Between 25% and 50% of trade will be food to go, Mehmet estimates, and lunchtime will be key. A deal has been struck with Cuisine de France for a bakery. Alongside this, the store stocks sushi – anything to draw in transient train commuters.
“We predict we’ll soon be selling 50 to 70 good quality sandwiches per day,” he says.
But again, to keep locals on side, he is keeping his meal deal price reasonable, at £3.69, with fruit an option for the snack.
Early signs show partygoers heading into the capital, picking up beer and pre-mixed cans for their train journeys, will be another source of custom. Local events – The Game Fair at nearby Hatfield House attracts up to 50,000 people, for example – will also drive footfall.
The store’s size – 1,300sq ft – means its impressive range needs to be kept under continual view.
But Mehmet remains ambitious about what he can do with it.
“In the next six to eight weeks we will also be installing a couple of self-service checkouts – a first for me,” he says. “Some customers don’t want to engage, they’ll pay for food and drinks and go.”
Opening the store cost around £150,000 and Mehmet is aiming for a £30,000 turnover in the first couple of years, and hopefully up to £45,000 longer-term.

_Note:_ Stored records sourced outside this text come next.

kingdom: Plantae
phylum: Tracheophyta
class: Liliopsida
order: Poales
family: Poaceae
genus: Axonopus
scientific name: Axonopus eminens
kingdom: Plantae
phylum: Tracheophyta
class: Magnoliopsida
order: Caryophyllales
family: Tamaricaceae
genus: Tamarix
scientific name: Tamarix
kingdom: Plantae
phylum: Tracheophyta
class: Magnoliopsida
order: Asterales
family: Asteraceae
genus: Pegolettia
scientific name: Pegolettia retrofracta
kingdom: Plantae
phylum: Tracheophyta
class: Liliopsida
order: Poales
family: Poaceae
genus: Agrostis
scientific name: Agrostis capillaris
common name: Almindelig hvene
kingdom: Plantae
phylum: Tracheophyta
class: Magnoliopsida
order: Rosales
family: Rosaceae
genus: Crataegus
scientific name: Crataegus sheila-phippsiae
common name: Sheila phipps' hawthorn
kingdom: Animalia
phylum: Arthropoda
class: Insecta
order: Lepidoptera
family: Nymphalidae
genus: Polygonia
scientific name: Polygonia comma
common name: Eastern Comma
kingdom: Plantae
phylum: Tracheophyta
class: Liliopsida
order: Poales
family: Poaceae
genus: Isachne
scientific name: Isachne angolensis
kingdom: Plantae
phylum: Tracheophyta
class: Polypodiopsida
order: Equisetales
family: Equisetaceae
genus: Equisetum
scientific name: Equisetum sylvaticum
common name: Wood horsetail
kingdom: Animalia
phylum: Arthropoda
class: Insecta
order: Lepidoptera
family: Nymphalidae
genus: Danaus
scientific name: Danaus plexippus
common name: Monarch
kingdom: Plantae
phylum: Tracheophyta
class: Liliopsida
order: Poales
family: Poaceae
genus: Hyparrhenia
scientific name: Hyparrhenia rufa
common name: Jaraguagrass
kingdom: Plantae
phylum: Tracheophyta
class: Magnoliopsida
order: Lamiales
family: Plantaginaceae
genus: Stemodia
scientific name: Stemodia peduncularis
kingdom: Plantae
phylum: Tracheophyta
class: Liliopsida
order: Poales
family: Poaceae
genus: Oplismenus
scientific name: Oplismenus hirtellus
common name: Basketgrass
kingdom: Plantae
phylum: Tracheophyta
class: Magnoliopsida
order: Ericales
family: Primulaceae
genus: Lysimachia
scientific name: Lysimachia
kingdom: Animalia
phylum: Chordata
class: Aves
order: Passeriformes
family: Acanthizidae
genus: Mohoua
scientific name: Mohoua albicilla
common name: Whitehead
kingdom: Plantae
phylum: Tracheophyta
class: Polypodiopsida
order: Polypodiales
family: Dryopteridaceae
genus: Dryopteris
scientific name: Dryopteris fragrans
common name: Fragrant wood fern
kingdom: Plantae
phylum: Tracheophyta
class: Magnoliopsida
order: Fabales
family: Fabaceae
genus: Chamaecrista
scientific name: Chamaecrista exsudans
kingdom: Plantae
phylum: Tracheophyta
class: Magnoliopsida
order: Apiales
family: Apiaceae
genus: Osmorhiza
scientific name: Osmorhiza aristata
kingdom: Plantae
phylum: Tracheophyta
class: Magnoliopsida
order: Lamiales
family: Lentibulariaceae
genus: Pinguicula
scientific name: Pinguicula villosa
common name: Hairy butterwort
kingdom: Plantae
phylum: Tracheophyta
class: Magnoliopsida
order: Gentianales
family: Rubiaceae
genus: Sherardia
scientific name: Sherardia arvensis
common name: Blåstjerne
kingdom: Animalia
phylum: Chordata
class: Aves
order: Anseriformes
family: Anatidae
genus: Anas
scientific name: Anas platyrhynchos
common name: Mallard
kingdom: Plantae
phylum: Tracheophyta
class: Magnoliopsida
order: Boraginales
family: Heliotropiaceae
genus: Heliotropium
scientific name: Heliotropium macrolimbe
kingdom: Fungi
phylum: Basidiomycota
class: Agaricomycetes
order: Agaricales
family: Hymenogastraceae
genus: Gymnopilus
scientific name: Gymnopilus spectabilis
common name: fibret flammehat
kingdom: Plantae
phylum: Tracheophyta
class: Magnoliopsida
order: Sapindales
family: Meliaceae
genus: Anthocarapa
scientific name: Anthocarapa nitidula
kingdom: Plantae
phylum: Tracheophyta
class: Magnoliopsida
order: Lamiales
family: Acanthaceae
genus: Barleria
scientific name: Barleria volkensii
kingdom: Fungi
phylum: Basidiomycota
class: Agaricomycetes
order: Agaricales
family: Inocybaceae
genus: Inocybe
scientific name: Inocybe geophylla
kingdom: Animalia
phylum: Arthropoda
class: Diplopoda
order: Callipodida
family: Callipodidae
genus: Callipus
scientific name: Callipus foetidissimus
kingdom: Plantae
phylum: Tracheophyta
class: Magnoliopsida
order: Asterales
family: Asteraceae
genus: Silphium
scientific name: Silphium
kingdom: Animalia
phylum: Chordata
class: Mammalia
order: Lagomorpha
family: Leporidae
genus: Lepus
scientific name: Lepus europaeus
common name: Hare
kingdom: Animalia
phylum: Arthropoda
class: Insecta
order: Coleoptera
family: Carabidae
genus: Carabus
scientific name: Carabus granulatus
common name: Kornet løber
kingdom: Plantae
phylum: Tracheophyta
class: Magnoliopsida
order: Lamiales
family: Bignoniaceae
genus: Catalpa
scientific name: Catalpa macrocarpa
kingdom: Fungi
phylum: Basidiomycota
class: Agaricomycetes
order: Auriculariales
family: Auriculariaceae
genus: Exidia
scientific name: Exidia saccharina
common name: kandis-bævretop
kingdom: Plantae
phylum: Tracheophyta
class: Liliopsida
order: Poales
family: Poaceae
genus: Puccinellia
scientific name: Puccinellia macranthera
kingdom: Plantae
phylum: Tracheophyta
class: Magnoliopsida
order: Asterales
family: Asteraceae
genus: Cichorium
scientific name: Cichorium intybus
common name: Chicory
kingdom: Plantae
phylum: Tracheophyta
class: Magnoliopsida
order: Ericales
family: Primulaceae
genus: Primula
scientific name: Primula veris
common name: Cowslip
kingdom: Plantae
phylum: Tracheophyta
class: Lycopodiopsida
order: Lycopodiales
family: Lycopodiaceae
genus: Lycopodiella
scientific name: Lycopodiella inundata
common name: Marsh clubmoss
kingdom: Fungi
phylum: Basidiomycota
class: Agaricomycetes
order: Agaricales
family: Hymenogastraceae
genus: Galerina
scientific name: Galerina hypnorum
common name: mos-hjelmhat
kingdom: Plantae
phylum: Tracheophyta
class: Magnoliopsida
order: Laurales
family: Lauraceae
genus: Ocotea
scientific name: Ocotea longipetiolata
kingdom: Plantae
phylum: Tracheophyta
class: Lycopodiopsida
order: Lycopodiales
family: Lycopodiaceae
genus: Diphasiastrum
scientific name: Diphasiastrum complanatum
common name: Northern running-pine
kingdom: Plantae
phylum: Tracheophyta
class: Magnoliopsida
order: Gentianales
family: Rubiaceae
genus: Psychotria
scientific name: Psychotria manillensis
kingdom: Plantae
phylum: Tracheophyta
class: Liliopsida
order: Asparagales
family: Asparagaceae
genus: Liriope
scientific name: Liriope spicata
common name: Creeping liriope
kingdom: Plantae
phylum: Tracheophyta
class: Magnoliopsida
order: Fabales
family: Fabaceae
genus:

He has recruited a team of 12, with five full-time staff and the rest part-time.
His customer base might include fewer locals, but Mehmet still likes his staff to have hospitality experience so customers get the highest level of service.
Mehmet hopes this team will guarantee the store’s success as he looks to manage his three businesses simultaneously.
“I’m thinking of employing an in-house trainer in future.
“I want my staff to really be specialists in and understand their departments, but also to be able to work throughout the store,” he says.